An online search revealed that Piri Reis was a famous admiral in the Turkish navy in the 16th century. His passion was cartography and because of his high rank, he had special access to the Imperial Library of Constantinople. In 1513 he drew a map on a gazelle skin that showed the southwestern coast of Africa, the southeastern coast of South America and the northern coastline of Antarctica, which was kind of interesting, because Antarctica wouldn't be "discovered" for another 300 years, but that's another story. The Admiral's map was found in 1929 by a group of historians, and further research showed that it was a genuine document drawn in the sixteenth century. (In a series of notes on the map, the admiral admits that his version had been compiled from a large number of other maps, some drawn as early as 300 B.C.)
In 1953 a Turkish naval officer sent the Piri Reis map to the U.S. Navy Hydrographic Bureau, where it was examined by M.I. Walters, the Bureau's chief engineer, and A.H. Mallery, a known authority on ancient maps. Mallery concluded that the map had been drawn using a projection method. To substantiate his theory, he made a grid and transferred the map to a globe. The determined the map was totally accurate and that Piri Reis had measured the circumference of the Earth within fifty miles! The Bureau also determined that in order to draw the longitudinal coordinates with such precision, it would have been necessary to use spheroid trigonometry, which supposedly was unknown until the 18th century.
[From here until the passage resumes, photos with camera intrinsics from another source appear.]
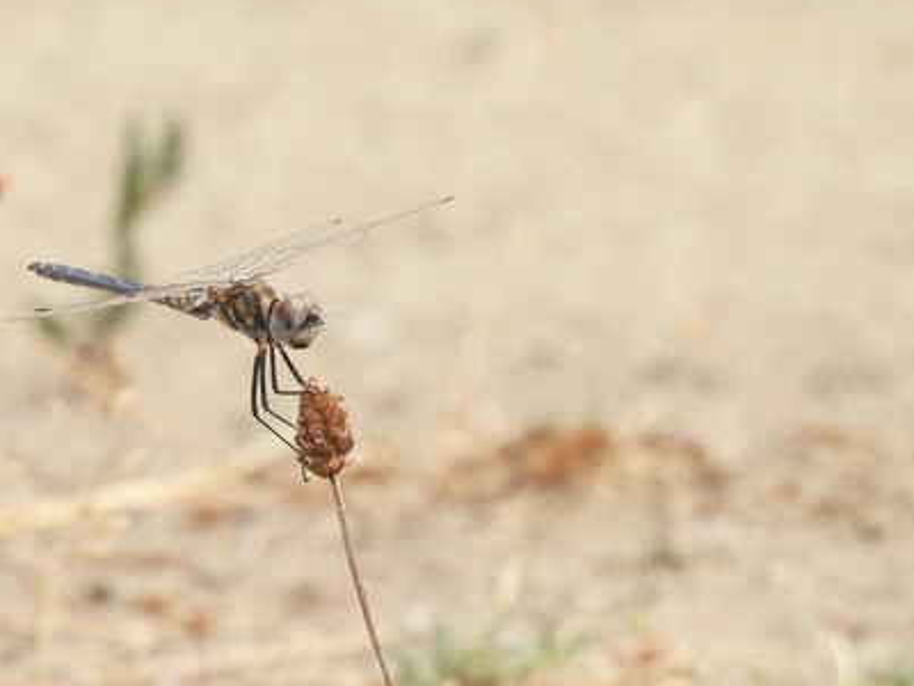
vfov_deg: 1.3
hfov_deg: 1.8
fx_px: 29599
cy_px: 338
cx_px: 254
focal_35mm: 1121
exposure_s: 1/400
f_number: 6.3
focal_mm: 125
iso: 100
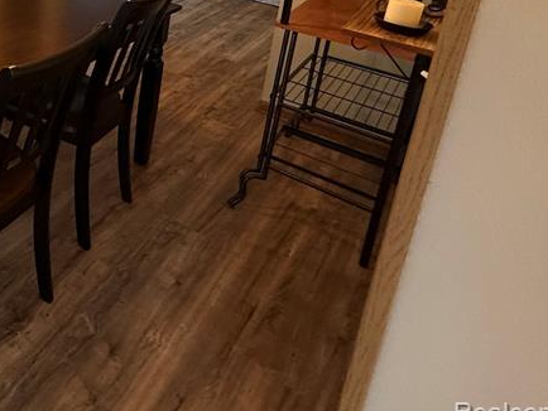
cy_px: -52
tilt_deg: -10.9
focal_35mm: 33
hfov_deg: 42.5
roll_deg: -1.5
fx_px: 523
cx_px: -64
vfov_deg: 35.9
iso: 250
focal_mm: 2.22
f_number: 2.2
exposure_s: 1/60
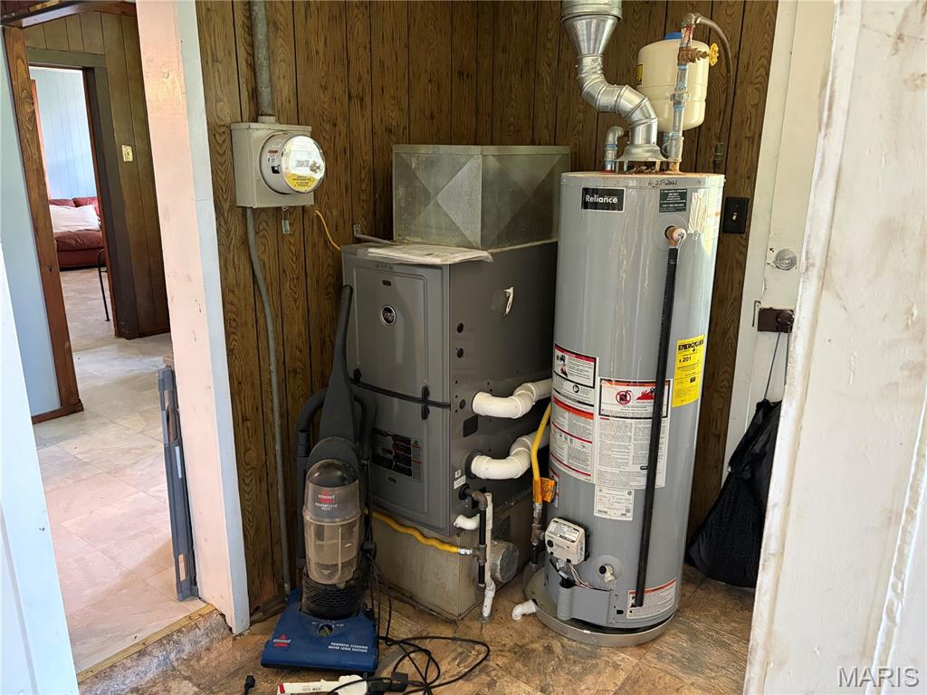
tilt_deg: -14.5
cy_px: 348
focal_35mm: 26
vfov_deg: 53.1
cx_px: 464
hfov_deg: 67.3
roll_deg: +0.0
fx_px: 696
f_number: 1.6
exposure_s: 1/59
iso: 500
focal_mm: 5.96
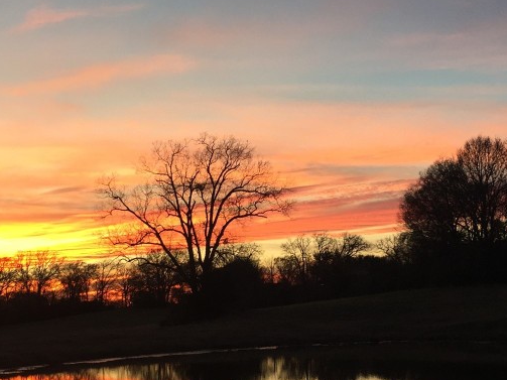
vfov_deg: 24.8
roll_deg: -0.5
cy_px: 217
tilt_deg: +7.2
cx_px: 254
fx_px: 864
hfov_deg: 32.7
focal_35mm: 59
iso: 40
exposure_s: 1/60
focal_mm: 4.15
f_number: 2.2
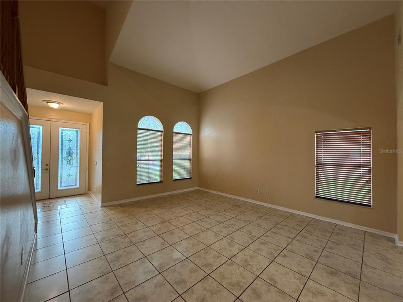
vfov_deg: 85.7
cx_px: 202
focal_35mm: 14
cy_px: 151
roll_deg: -0.3
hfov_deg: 102.1
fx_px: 163
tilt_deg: +0.9
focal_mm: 2.22
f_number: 2.2
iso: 320
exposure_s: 1/60
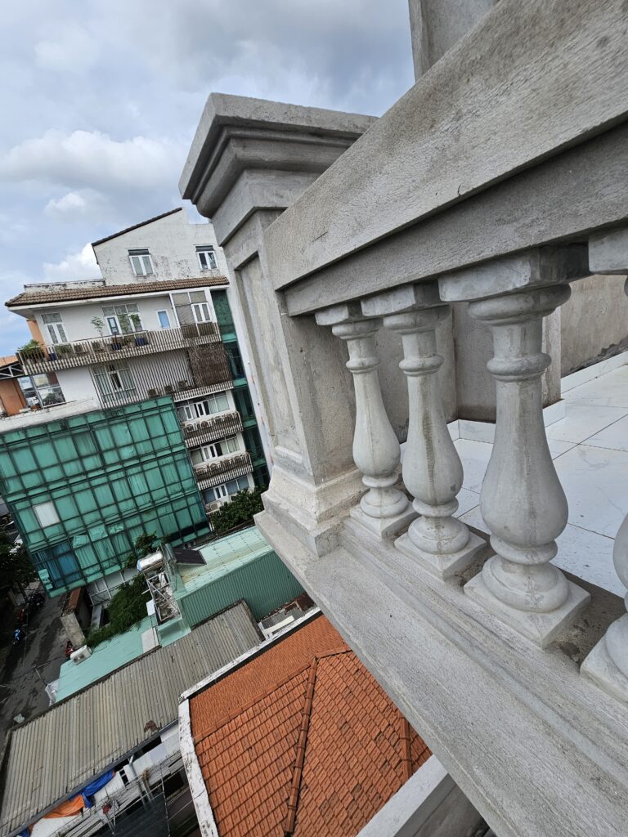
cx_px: 314
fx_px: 314
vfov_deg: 106.2
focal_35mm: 13
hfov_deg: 89.9
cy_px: 418
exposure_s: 1/1623
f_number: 2.2
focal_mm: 2.2
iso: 50
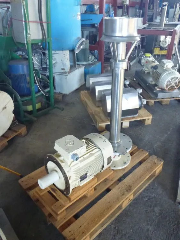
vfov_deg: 63.4
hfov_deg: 49.8
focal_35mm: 28
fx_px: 194
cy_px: 120
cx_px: 90
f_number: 3.3
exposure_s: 1/30
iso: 800
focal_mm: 4.9
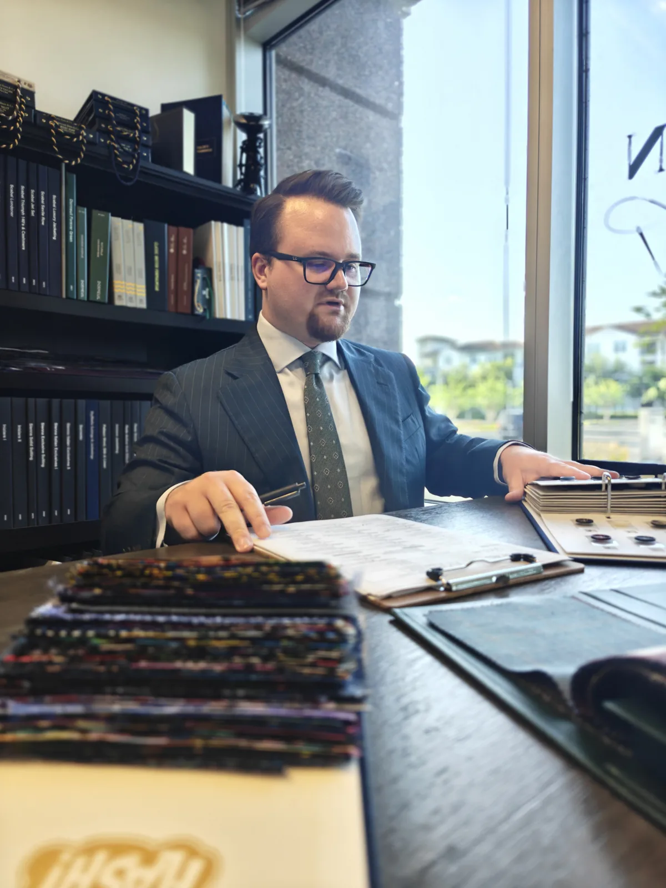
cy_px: 444
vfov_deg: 73.9
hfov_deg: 58.9
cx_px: 333
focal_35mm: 23
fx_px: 590
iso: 250
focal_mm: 6.06
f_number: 3.5
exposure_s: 1/212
According to Mallery, the only way to draw a map of such accuracy was to use an aerial survey, but that raises the question of who had the capabilities of flight 6,000 years ago? Why 6,000 years? Because according to extensive studies on the subject, it has been that long since the northern coast of Antarctica was ice-free. When the Piri Reis map was drawn, the coastline was under a cap of ice a mile thick!